The Steelers would go on to win 28-10, and despite covering the 13.5-point spread, we can’t praise Colt McCoy’s performance enough. Yes, he threw two picks, and yes he was sacked four times, but we all figured he would crap his pants at some point during the first quarter, and would leave the field on a stretcher by halftime. Instead, he more than held his own, looked as poised as a rookie with no real offensive weapons can look, and completed numerous passes into tight coverage. So hats off to that guy. No idea what that means for the Browns quarterback situation but, frankly, that’s not my concern.
I do know that the Steelers, for the first time all season, finally have their franchise quarterback on the field, and he played about like we expected. Ben Roethlisberger looked a little nervous early, and missed on a few passes — including the first quarter red-zone interception — but all in all, he did what he’s always done: prolong plays, shed would-be tacklers, and do things that nobody else in the league can do. It was a refreshing change from the run-run-run-punt offensive game plan we had become accustomed to during the first month of the season.
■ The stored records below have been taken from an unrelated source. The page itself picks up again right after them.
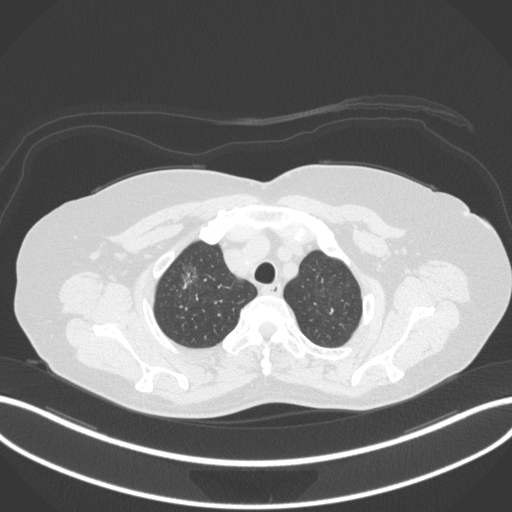
Chest CT, one axial slice; slice 300 of 365 in the series (ordered by position); reconstruction kernel B31f; lung window (W 1500 / L -600 HU); 1 mm slice thickness; 512 × 512 image matrix, field of view 400 × 400 mm. Female patient, age 62 years. Case-level facts recorded for this patient, not image findings: clinical TNM (as recorded): T1c N0 M0.
Annotated regions visible in this slice (rectangle marked by the reading radiologist):
- lung tumour (recorded histology: adenocarcinoma): box from (x=176, y=259) to (x=208, y=297) px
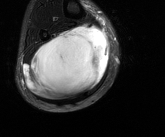
MRI of an extremity soft-tissue mass, one axial slice; slice 59 of 81 in the series (ordered by position); T2-weighted fat-saturated; MR volume resampled by the dataset authors to the PET/CT grid (not the native acquisition matrix); 3.27 mm slice thickness; 165 × 137 image matrix, field of view 161 × 134 mm. Male patient. Case-level facts recorded for this patient, not image findings: histological type: liposarcoma - round cell; grade: high; site of the primary tumour: right calf.
Outlined on this slice (expert contour drawn on MRI and transferred to this co-registered scan by the dataset authors):
- gross tumour volume (mass): bounding box <23,23,109,101> (left, top, right, bottom; pixels)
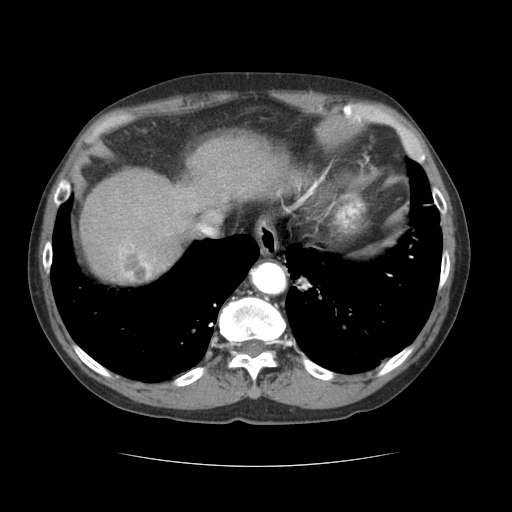
Contrast-enhanced abdominal CT (liver protocol), one axial slice; position 56 of 69 along the scan axis; reconstruction kernel STANDARD; 120 kVp; soft-tissue window (W 400 / L 40 HU); 2.5 mm slice thickness; 512 × 512 image matrix, field of view 360 × 360 mm. Case-level facts recorded for this patient, not image findings: diagnosis: hepatocellular carcinoma (patient treated with transarterial chemoembolisation; whether this scan precedes or follows treatment is not stated here); TNM stage (as recorded): Stage-II; Child-Pugh class: B; tumour differentiation: poorly differentiated; tumour size: 2.6 cm.
Structures marked on this image (semi-automatically segmented with operator editing):
- abdominal aorta: bounding box <252,263,285,294> (left, top, right, bottom; pixels)
- liver parenchyma outside the tumour (the mass and vessels are separate outlines, so this box may not span the whole liver): <80,136,305,282>
- mass: <114,240,161,283>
Roethlisberger wasn’t perfect, but that’s the nice thing about returning from a long layoff and facing the Browns, a team starting a third-string rookie QB, and playing more than 30 minutes without their best player, Josh Cribbs. But like I’ve been saying since training camp, this time around Ben wouldn’t go through the typical readjustment period we have seen in the past since he’s not coming back from injury. And with games at the Dolphins, Saints and Bengals next up on the schedule that’s great news.
As for the rest of the team, well, they did what they’ve done through four games: the defense was stout, special teams was a pleasant surprise, and the offensive line and the running game were efficient. That said, I’m sure we’ll be hearing more cliches about how McCoy grew up before our eyes Sunday than the sacks, the interceptions or Big Ben’s three touchdowns. And you know what? With all the shit we (I) talked in the days leading up to this game, I’m fine with that. The dude played well.
As for who played well for the Steelers, a quick list:
* Big Ben. He threw a “WTF?!” red-zone pick early, and he missed high and wide on a few other looks, but otherwise, he was the same old Ben. Nearly impossible to bring down and always a big-play threat, Roethlisberger ended the day with three touchdowns, including one to some guy named Heath Miller, who apparently is a very good tight end.
* Rashard Mendenhall. He’s now a legit home-run threat who seldom takes a negative play. Mendenhall is the perfect complement for Big Ben easing himself back into the offense. I really can’t say enough about how well he’s played.
* Isaac Redman. I love this guy. Third down and you need a couple yards? Give it to Redman. Need somebody to run the ball with Mendenhall on the bench? Give it to Redman. Need a back to pick up a blitzing linebacker. Yep, Redman’s your guy.
* Hines Ward. We talk about how Hines looks like he’s lost a step, or can no longer get open, but I’ve been convinced for a while now that he’s basically a tight end at this point in his career. Whatever, his touchdown reception was one percent Ben getting him the ball and 99 percent Ward shedding tacklers on his way to the end zone. I don’t care if he runs a 6.0 40, he’s still Hines Freaking Ward.
* Juan Timmons. I mentioned him in the podcast as a player to watch but that was mostly because I always watch Timmons. He’s having a breakout year and Sunday was more of the same. Juan had an interception late in the fourth quarter and — just like every other game this season — he was always around the ball.
* O-line. I’m looking forward to JJ’s breakdown, but upon first viewing, this unit continues to play well (enough). In addition to the usual suspects — Max, Kemoeatu, Pouncey, Legursky and Flozell — we also saw appearances by Jonathan Scott and Ramon Foster (not to mention Legursky at fullback for Rashard’s TD run). Oh, and while Ben took some hits (because he always takes some hits), he wasn’t sacked once.
* Manny Sanders. JJ was lobbying for him to see time and Sanders had two big catches. Another potential weapon for Big Ben going forward. I’m one of the people who didn’t understand the “Let’s trade Santonio for a bag of beans!” trade, but I’m happy to move on. Sanders and Brown help.
* Bonus: the Ravens lost in overtime to the Pats which, if nothing else, will spare us a week of “BALMER IZ THE BESTEST TEAM IN THE NFL” nonsense.